Bisepoxide cross-linked enzyme aggregates - New immobilized biocatalysts for selective biotransformations
Weiser, Diana,Varga, Andrea,Kovacs, Klaudia,Nagy, Flora,Szilagyi, Andras,Vertessy, Beata G.,Paizs, Csaba,Poppe, Laszlo
, p. 1463 - 1469 (2014)
Glycerol diglycidyl ether (GDE) is a convenient and inexpensive bisepoxide cross-linker as demonstrated by the preparation of cross-linked enzyme aggregates (CLEAs) from two enzyme classes. The GDE CLEAs of lipase from Pseudomonas fluorescens (AK), lipase from Burkholderia cepacia (PS), and lipase B from Candida antarctica (CaL B) as well as of phenylalanine ammonia-lyase (PAL) from Petroselinum crispum demonstrated improved properties as compared with their glutaraldehyde (GA) cross-linked counterparts. Ultrasonication studies indicated that the GDE CLEAs of lipase PS and PAL were mechanically more stable than the GA CLEAs. In the kinetic resolution of rac-1-phenylethanol, the catalytic activity of the GDE-lipase CLEAs (U=69.6, 134.8, and 127.4 U g -1 for AK, CaL B, and PS prepared at 22 °C, respectively) surpassed that of the corresponding GA-lipase CLEAs (U=24.4, 131.0, and 119.2 U g-1 for AK, CaL B, and PS prepared at 22 °C, respectively).

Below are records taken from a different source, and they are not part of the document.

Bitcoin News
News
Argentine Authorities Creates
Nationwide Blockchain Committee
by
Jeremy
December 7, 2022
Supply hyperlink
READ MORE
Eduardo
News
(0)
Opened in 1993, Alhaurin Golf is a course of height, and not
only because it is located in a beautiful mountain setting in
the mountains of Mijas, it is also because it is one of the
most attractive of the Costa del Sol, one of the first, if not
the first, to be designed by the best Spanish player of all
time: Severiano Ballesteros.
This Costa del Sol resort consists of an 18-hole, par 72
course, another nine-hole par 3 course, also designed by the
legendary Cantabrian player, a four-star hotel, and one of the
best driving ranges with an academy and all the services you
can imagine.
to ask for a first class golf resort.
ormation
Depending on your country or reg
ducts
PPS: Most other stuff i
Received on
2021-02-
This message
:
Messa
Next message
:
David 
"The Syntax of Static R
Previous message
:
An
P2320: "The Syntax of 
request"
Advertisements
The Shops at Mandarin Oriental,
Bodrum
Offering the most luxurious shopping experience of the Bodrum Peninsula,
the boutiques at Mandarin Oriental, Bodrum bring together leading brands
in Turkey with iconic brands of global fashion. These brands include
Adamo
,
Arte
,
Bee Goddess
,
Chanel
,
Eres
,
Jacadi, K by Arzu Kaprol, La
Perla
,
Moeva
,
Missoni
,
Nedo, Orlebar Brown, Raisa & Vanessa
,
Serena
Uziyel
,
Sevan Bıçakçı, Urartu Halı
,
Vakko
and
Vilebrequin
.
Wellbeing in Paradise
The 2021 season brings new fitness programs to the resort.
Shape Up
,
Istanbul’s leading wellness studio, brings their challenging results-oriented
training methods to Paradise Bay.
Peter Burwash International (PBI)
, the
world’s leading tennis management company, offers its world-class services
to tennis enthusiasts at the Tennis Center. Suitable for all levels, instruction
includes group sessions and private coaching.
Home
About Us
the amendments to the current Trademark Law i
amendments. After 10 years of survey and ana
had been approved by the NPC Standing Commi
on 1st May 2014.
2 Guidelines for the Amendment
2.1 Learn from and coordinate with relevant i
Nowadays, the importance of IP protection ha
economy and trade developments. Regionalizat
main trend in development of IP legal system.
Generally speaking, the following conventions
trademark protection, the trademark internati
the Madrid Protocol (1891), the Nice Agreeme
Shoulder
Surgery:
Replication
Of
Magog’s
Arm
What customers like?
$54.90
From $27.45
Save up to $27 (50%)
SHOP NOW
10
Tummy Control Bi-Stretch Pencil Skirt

The GDE co-CLEAs from PAL and bovine serum albumin (BSA) could be recycled at least three times if used for the stereoselective ammonia addition in 6 M ammonia to (E)-3-(thiophen-2-yl)acrylic acid, whereas the recycling of the conventional GA-PAL CLEAs from this medium failed. The missing linker: Glycerol diglycidyl ether is applied as a cross-linker for cross-linked enzyme aggregates (CLEAs) of various enzymes such as lipases and phenylalanine ammonia lyases. The bisepoxide CLEAs prove to be efficient and robust biocatalysts surpassing the performance of the glutaraldehyde CLEAs.